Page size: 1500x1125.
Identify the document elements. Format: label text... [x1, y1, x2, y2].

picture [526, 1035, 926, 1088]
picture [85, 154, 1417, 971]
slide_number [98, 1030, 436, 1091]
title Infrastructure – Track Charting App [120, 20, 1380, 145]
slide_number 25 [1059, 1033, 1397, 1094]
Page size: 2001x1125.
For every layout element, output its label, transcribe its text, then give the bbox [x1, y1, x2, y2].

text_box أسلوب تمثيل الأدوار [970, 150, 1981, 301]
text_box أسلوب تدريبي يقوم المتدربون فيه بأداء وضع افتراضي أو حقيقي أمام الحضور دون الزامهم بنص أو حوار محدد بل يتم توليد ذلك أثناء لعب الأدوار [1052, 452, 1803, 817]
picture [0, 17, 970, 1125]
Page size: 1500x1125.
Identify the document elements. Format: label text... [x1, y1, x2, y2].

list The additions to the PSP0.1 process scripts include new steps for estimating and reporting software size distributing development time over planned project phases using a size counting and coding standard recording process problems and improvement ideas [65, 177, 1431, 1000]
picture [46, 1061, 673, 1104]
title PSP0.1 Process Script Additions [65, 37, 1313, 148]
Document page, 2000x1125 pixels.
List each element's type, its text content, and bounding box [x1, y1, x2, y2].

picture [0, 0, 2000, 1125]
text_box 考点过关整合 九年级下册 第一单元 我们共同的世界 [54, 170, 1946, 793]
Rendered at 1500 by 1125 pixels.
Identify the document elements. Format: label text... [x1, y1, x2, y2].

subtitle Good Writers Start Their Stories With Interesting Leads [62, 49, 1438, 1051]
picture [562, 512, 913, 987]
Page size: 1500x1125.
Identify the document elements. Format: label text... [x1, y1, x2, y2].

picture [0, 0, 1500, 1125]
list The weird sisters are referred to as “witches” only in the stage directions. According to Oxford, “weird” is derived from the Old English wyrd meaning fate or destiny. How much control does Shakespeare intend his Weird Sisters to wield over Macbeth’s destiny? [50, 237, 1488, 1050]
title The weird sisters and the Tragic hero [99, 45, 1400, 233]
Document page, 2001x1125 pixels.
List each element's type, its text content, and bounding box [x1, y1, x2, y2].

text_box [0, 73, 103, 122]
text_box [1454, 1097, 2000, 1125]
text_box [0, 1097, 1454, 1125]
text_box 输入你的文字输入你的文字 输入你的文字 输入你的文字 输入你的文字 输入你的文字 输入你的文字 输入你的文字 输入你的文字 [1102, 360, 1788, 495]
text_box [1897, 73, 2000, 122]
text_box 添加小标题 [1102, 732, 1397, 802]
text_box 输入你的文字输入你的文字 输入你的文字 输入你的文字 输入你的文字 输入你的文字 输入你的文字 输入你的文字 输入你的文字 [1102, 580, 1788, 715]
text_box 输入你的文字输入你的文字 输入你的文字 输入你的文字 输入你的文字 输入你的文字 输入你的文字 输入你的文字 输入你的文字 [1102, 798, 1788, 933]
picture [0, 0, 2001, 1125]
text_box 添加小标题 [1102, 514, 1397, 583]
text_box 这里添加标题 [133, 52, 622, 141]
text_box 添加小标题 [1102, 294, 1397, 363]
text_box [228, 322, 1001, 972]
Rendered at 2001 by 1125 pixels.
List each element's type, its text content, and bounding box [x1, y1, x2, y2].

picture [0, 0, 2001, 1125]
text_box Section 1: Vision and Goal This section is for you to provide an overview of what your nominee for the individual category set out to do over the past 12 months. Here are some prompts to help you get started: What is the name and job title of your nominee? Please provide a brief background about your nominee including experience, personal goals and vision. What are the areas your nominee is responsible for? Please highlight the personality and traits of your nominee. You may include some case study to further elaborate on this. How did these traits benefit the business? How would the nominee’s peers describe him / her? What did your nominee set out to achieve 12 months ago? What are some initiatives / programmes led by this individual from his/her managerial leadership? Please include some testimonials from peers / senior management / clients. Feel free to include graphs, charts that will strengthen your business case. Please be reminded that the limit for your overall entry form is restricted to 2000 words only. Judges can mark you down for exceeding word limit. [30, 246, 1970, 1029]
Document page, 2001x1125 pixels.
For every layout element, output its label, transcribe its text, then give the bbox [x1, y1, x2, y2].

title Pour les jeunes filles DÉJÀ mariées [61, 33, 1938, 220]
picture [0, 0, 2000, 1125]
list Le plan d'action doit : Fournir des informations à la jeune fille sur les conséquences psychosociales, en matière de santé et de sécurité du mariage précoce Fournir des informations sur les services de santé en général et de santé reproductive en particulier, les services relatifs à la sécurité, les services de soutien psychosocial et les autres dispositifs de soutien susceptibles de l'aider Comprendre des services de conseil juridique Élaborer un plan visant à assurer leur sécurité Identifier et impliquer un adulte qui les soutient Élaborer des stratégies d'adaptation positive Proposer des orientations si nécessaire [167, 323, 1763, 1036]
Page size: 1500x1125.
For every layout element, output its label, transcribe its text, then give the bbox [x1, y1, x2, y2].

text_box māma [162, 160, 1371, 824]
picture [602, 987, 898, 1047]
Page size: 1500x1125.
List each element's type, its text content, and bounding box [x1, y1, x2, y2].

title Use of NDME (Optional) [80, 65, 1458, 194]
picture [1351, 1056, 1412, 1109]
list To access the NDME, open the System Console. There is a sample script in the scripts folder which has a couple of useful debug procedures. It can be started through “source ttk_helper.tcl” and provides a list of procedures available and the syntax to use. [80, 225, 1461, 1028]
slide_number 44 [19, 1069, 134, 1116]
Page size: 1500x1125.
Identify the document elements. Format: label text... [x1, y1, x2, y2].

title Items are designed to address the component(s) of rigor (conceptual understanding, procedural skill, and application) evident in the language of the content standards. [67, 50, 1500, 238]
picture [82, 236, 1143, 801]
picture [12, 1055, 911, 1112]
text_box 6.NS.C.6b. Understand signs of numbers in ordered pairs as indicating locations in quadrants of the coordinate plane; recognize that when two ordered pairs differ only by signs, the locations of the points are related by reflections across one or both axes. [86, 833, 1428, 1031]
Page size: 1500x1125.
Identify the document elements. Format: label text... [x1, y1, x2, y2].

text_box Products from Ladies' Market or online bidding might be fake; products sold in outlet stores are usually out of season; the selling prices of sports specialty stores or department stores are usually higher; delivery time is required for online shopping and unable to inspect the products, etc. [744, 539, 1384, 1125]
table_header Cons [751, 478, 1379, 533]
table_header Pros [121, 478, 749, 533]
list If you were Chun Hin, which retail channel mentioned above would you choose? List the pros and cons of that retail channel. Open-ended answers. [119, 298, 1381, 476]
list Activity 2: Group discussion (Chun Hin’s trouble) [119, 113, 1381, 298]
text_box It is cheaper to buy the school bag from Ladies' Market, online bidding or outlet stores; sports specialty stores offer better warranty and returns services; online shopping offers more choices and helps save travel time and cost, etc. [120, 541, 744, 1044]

──────

**Exercise details:** Look through the entries, and return every line that the word "pixels" appears in.

**Written solution:**
Document page, 2000x1125 pixels.
Rendered at 1500 by 1125 pixels.
Document page, 2001x1125 pixels.
Rendered at 2001 by 1125 pixels.
Document page, 2001x1125 pixels.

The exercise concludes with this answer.